What tomorrow’s Managers need to learn

Two things happened to me last week that might give pause to those of us who really want innovation to become a fixture in organizations. One wasn’t so great. But the other was absolutely great.

First, an acquaintance of mine from the Industrial Research Institute stopped in. If you’re not familiar, the members of the IRI are R&D directors, managers and CTO’s of Fortune 1000ish companies. They’re concerned with understanding how to ensure that industrial R&D is managed wisely, and how government policy impacts their budgets. Among the many, many services they provide to their membership, they oversee research projects on managing innovation, and they’ve sponsored ours since 1995. So these guys understand the concept of breakthrough innovation, and live its challenges every single day. The friend who stopped in has worked for several years in a new business creation group within Central R&D of one of the best known firms in the communications industry worldwide. He’s been with the company pretty much his whole career. When he walked in, I could see things had changed.

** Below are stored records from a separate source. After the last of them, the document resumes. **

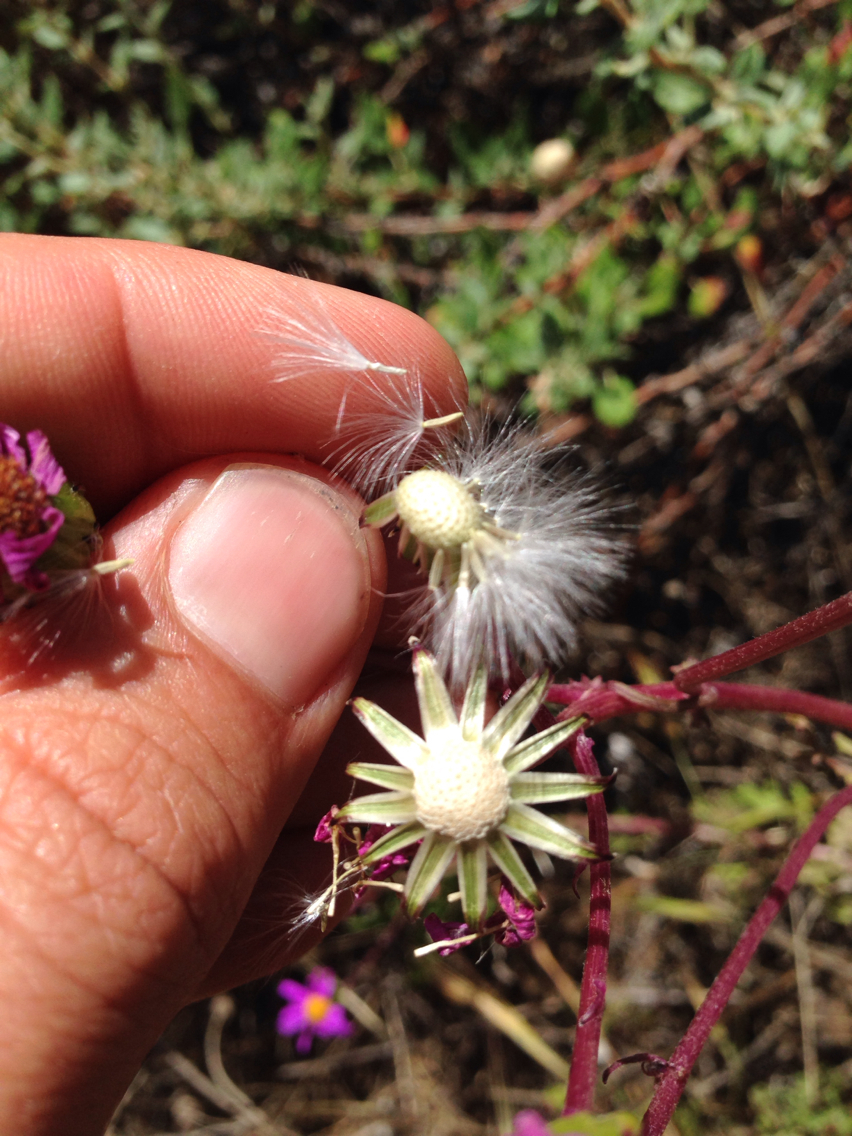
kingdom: Plantae
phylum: Tracheophyta
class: Magnoliopsida
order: Asterales
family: Asteraceae
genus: Senecio
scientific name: Senecio elegans
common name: Purple groundsel
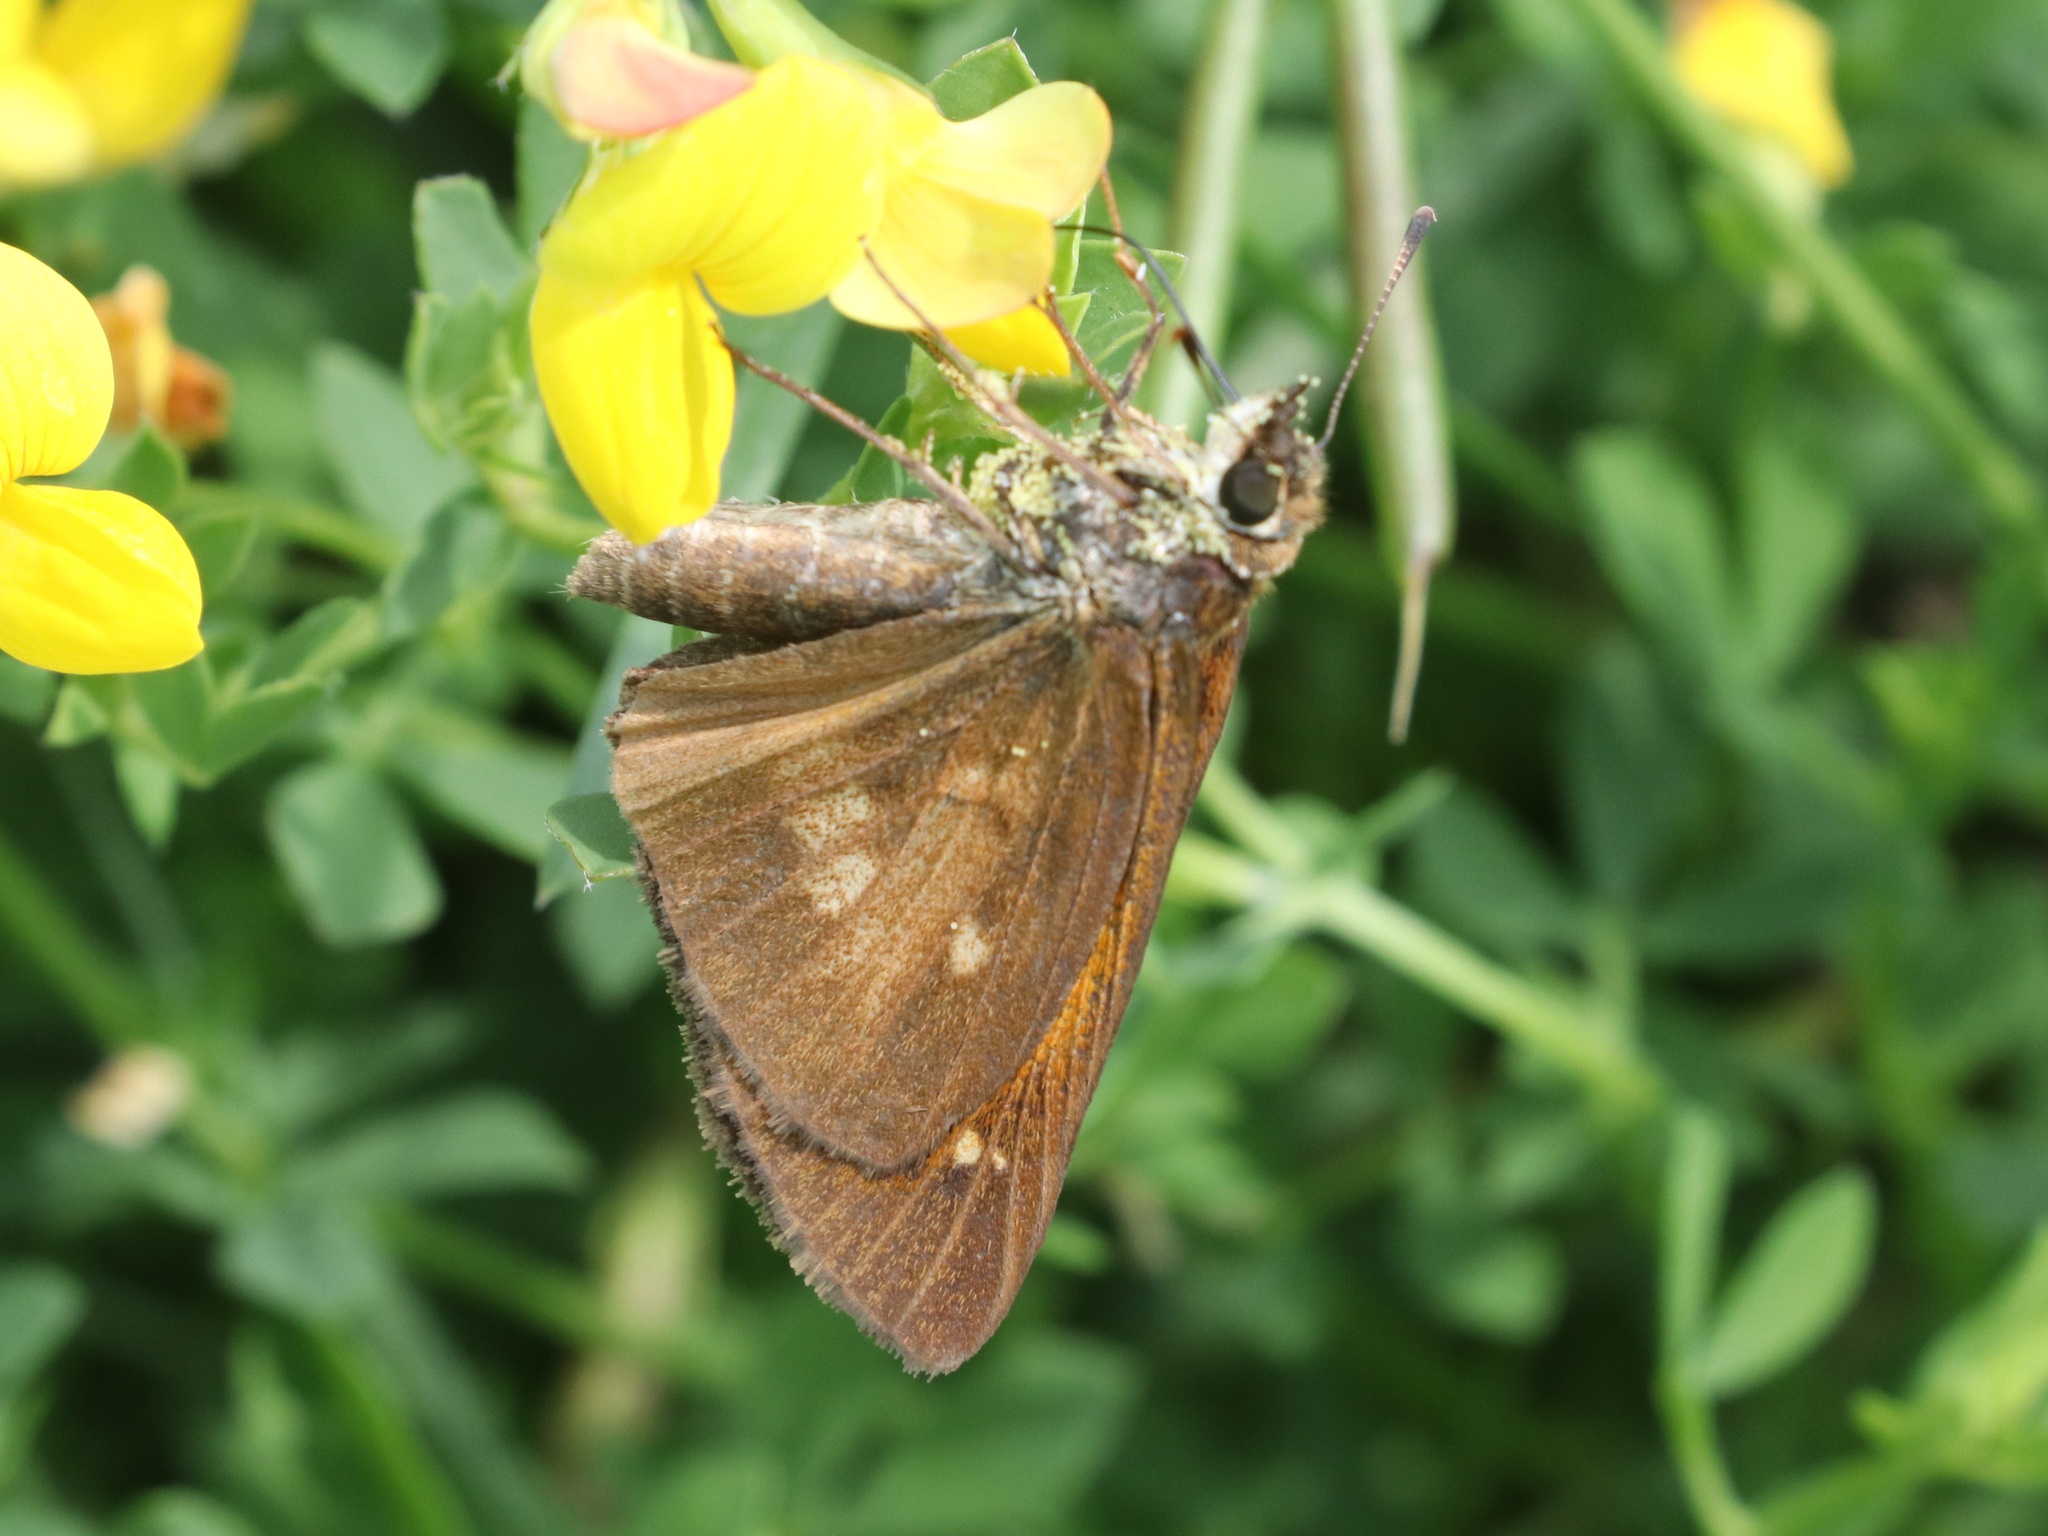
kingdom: Animalia
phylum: Arthropoda
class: Insecta
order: Lepidoptera
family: Hesperiidae
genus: Poanes
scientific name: Poanes viator
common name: Broad-winged skipper
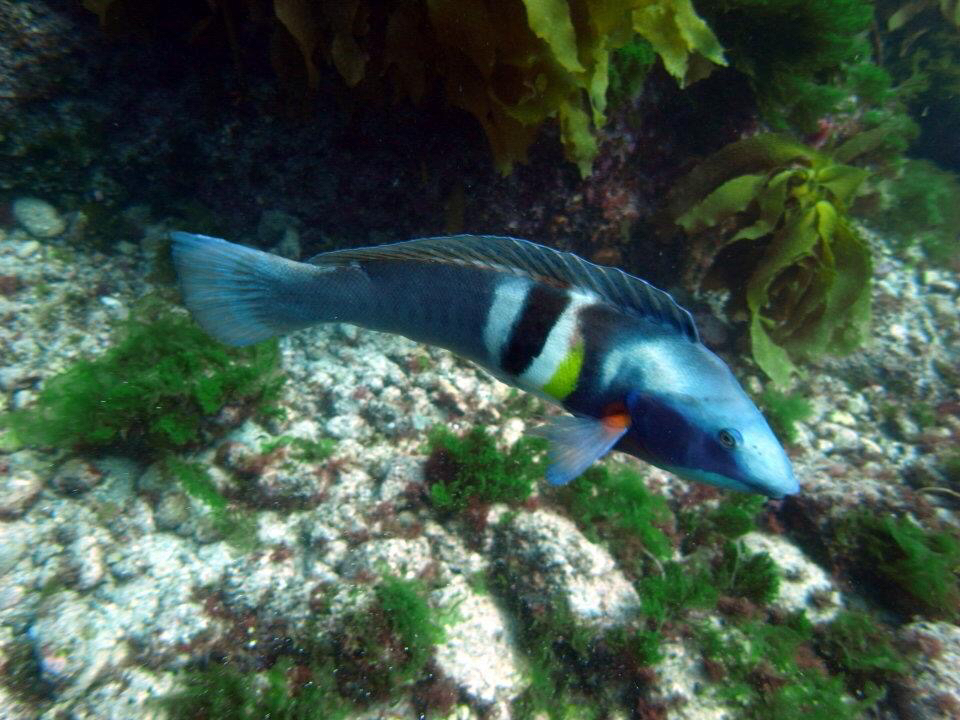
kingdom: Animalia
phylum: Chordata
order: Perciformes
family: Labridae
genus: Coris
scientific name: Coris sandeyeri
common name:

“Fifty months,” he bluntly stated as he sat down. “What???” I asked. “We lasted 50 months…we beat the average of 4 years by a measly 2 months.” He proceeded to tell me that the New Business Creation group had been shuttered, the CTO had left, the CEO was gone, and all 25 people in his group had been laid off.

Sadly, this is still happening in companies, I guess. Why haven’t we learned? Why don’t companies take advantage of what we’re learning out there? The evidence is mounting, as my new friend Venkat can tell you even if he does think our book is “tedious”!!!!  Innovation needs to be institutionalized…made permanent in organizations. Not a 4 year junket. It’s too wasteful.

But then something positive happened. Got a note from a Prof at Syracuse University who’s planning to use Grabbing Lightning as a text for his MBA and MS in Engineering course on managing innovation. I’m sure he’s using others as well. That’s fine. In fact, it’s wonderful. If we teach people who are students all about an innovation function, when they are persons of influence in their companies someday…..maybe they’ll remember what they’ve read…if it wasn’t too tedious, that is!